With $300 million a year, it says it could modestly expand the public transportation system, including building the long-promised Evergreen rapid transit line from Burnaby to Coquitlam.
With $450 million more a year, it could finance all the major items on its wish list, including rapid transit lines, rail corridors and a greatly expanded bus system. With no additional money, TransLink says it will have to make huge transit service cuts as its expenses rise.
TransLink CEO Tom Prendergast said he was waiting to hear whether the province will provide legislative authority for the road-pricing options, which could see long-haul drivers and gas guzzlers paying more for using the road than drivers on short trips in fuel-efficient cars.
The proposed charges, which would increase the cost of driving in Metro Vancouver, were unanimously supported by the TransLink board but still need approval from the province and the regional mayors' council.
"At the end of the day we have to come up with the funding somewhere," Prendergast said. "It's more than about transit. It's about changing some behaviours. You drive down Hastings, Lougheed, Kingsway ... they're all crowded. The days of the free ride for automobiles worldwide is coming to an end."
The plan must be approved by the province and regional transportation commissioner in August before going to the regional mayors' council in October.
Several earlier attempts to impose a vehicle levy -- politically a hot potato -- have been dropped.
TransLink and Metro Vancouver have flirted with the notion of tolls, only to be flatly rejected by the provincial government.
Now TransLink is bringing back some of the most controversial options. "It's an issue of livability in the region at large," Prendergast said.
But at least two Metro Vancouver mayors say the recommendations -- particularly the vehicle levy -- will hurt those who have little means of viable transport: residents south of the Fraser.
Surrey Mayor Dianne Watts said road pricing could work as long as it's done with a policy in place and plans to build up the transit system.
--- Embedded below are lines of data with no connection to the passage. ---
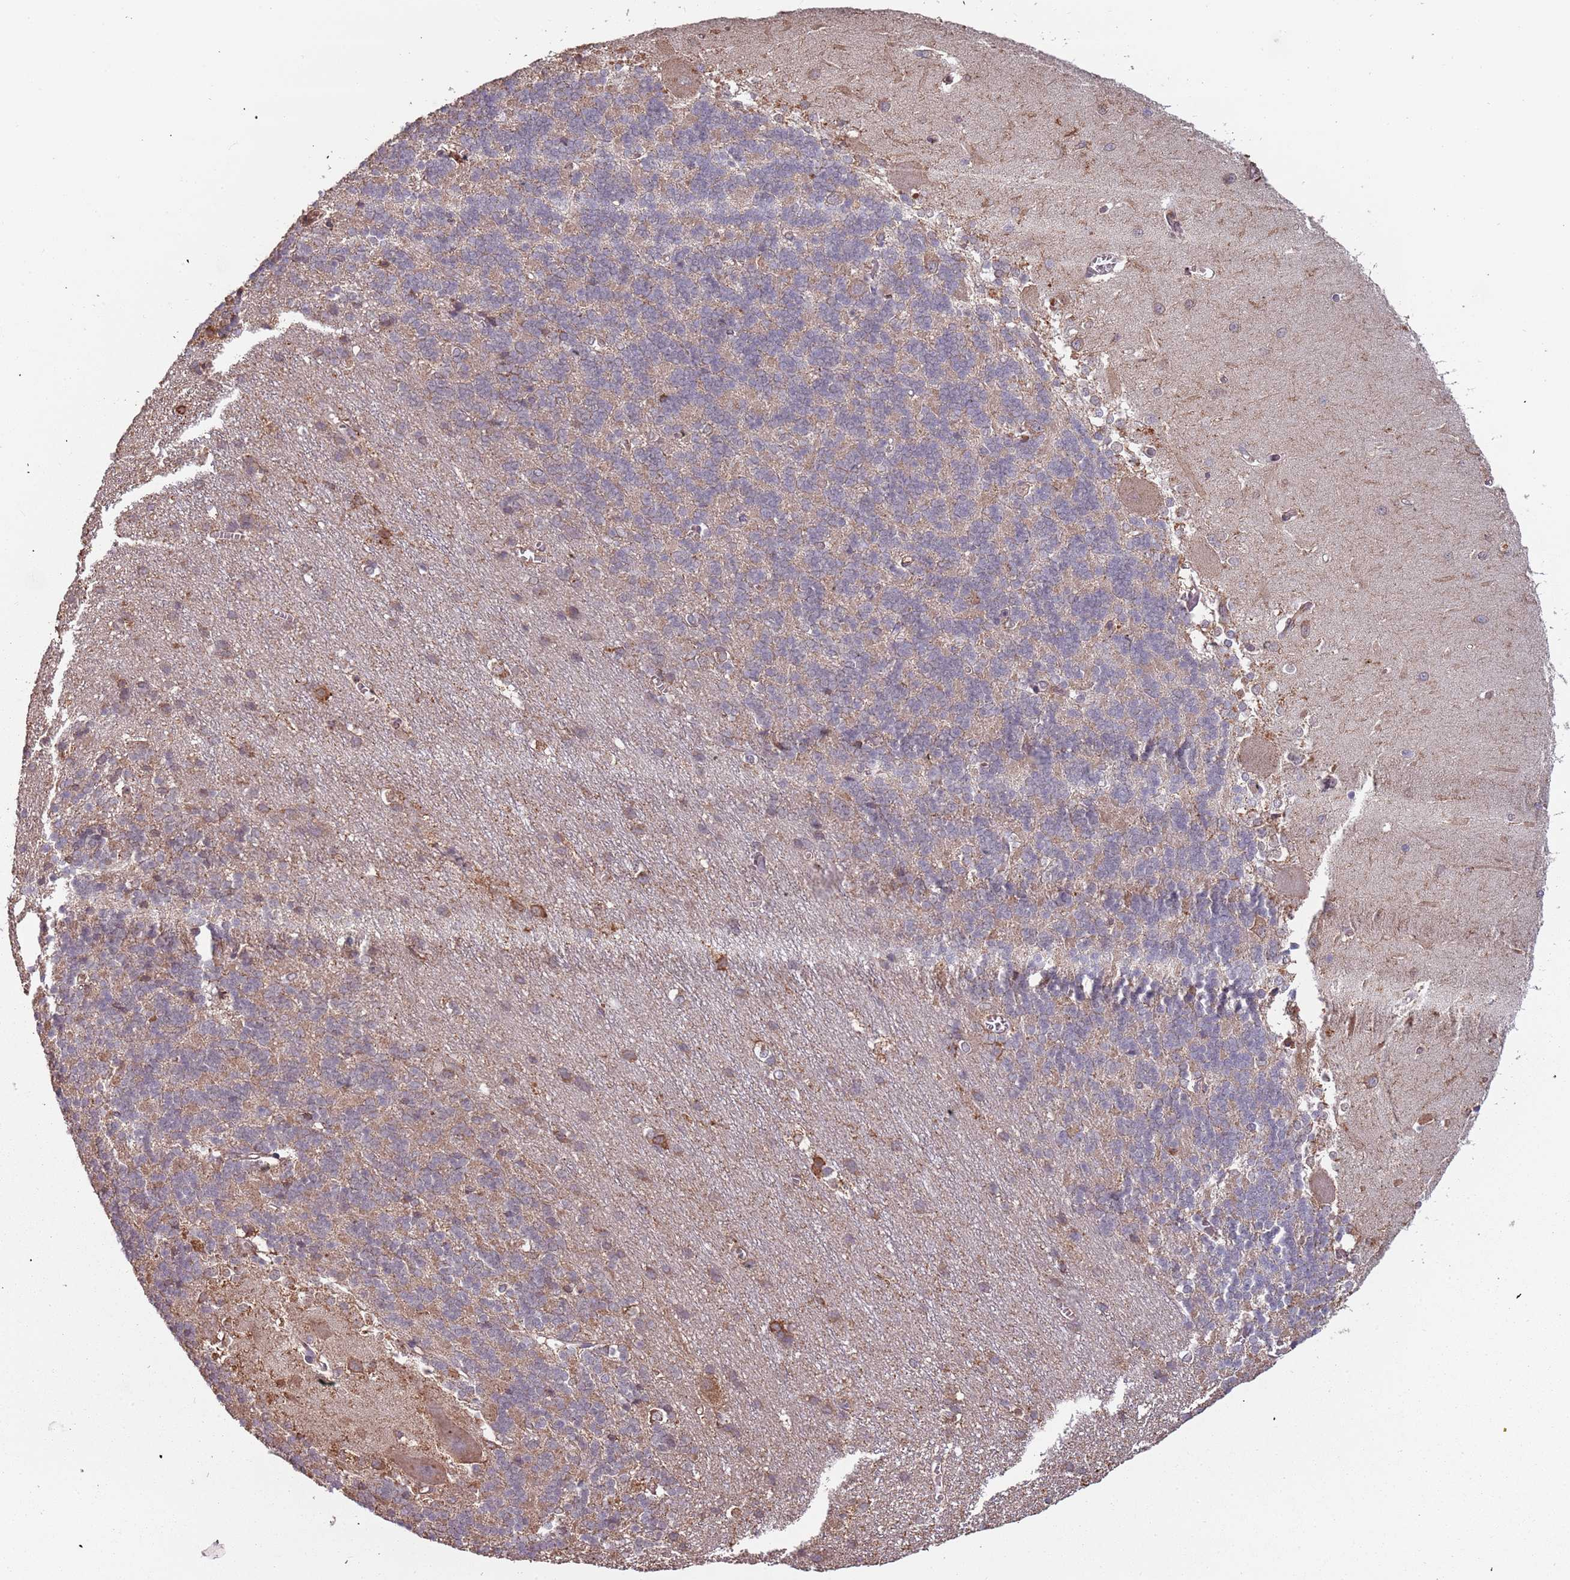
{"staining": {"intensity": "weak", "quantity": "25%-75%", "location": "cytoplasmic/membranous"}, "tissue": "cerebellum", "cell_type": "Cells in granular layer", "image_type": "normal", "snomed": [{"axis": "morphology", "description": "Normal tissue, NOS"}, {"axis": "topography", "description": "Cerebellum"}], "caption": "DAB immunohistochemical staining of unremarkable human cerebellum demonstrates weak cytoplasmic/membranous protein positivity in about 25%-75% of cells in granular layer. The protein of interest is stained brown, and the nuclei are stained in blue (DAB (3,3'-diaminobenzidine) IHC with brightfield microscopy, high magnification).", "gene": "ATOSB", "patient": {"sex": "male", "age": 37}}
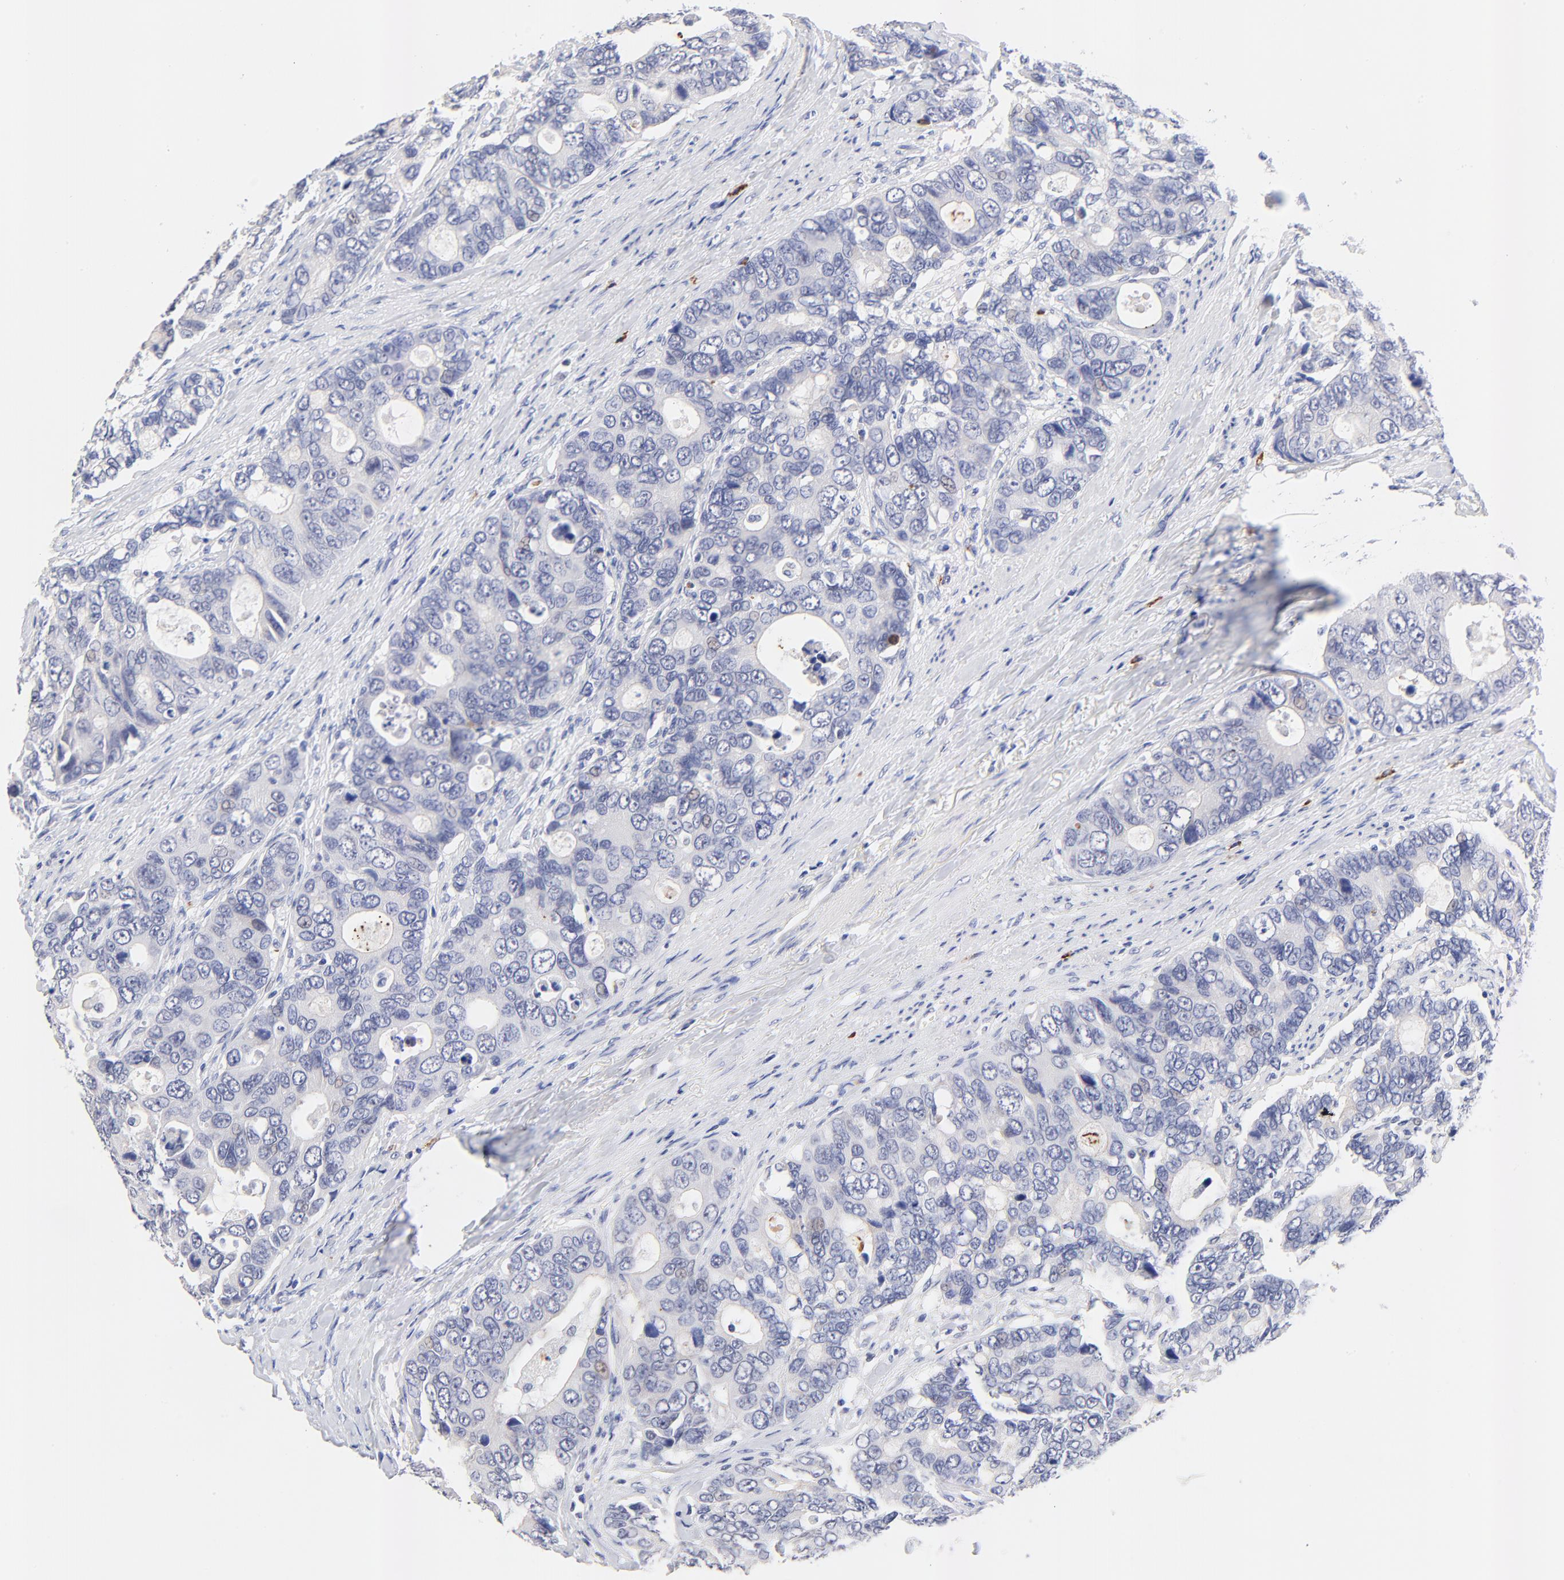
{"staining": {"intensity": "negative", "quantity": "none", "location": "none"}, "tissue": "colorectal cancer", "cell_type": "Tumor cells", "image_type": "cancer", "snomed": [{"axis": "morphology", "description": "Adenocarcinoma, NOS"}, {"axis": "topography", "description": "Rectum"}], "caption": "Immunohistochemistry (IHC) histopathology image of neoplastic tissue: colorectal cancer stained with DAB (3,3'-diaminobenzidine) exhibits no significant protein positivity in tumor cells.", "gene": "FAM117B", "patient": {"sex": "female", "age": 67}}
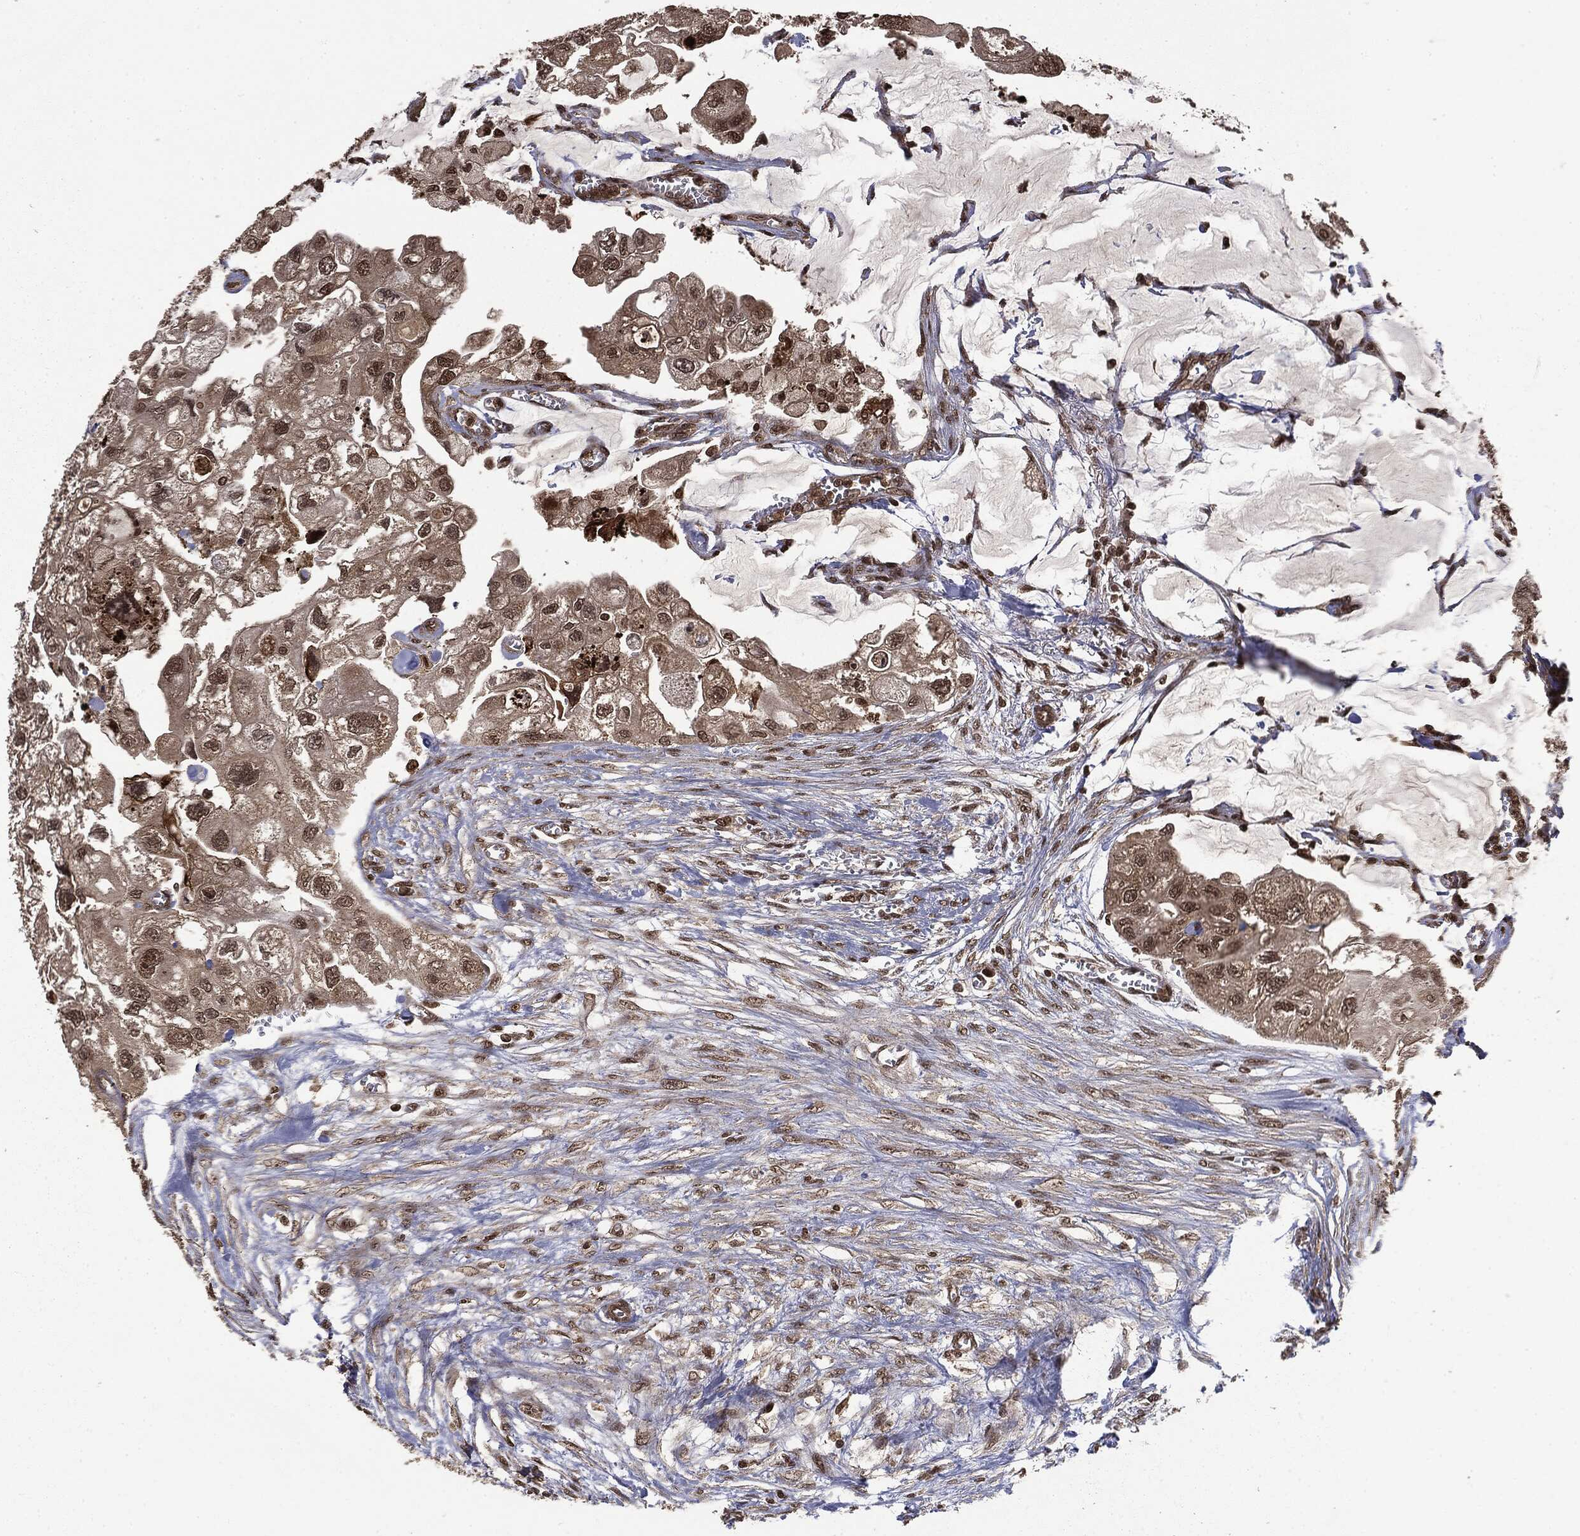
{"staining": {"intensity": "moderate", "quantity": "25%-75%", "location": "nuclear"}, "tissue": "urothelial cancer", "cell_type": "Tumor cells", "image_type": "cancer", "snomed": [{"axis": "morphology", "description": "Urothelial carcinoma, High grade"}, {"axis": "topography", "description": "Urinary bladder"}], "caption": "The micrograph shows immunohistochemical staining of high-grade urothelial carcinoma. There is moderate nuclear positivity is present in approximately 25%-75% of tumor cells.", "gene": "CTDP1", "patient": {"sex": "male", "age": 59}}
Right now, there aren't enough buses to support Surrey residents, she said, let alone another million people moving into the region by 2040.
"The vehicle levy, is for me, unsupportable," she said. "There's no way I can go out to our residents and say, 'You're not going to get anything, but pay an additional property tax and a vehicle levy. You might get a bus or two.'"
Prendergast acknowledges transit service is lacking south of the Fraser. TransLink is working with municipalities to add new routes and increase population density along transportation corridors, but needs money to do so.
TransLink has the ability to collect $275 million extra a year by way of property tax increases, the vehicle levy, boosting gas taxes by three cents a litre, imposing a higher parking tax, and raising fares by seven per cent in 2016.
The road-pricing options would bring the total revenue increase to $450 million, enough to fund the Evergreen Line, upgrade existing SkyTrain stations, buy more buses, build new rail corridors, provide optimum maintenance for regional roads.
But Burnaby Mayor Derek Corrigan said that is just another way for the province to dump costs on municipalities.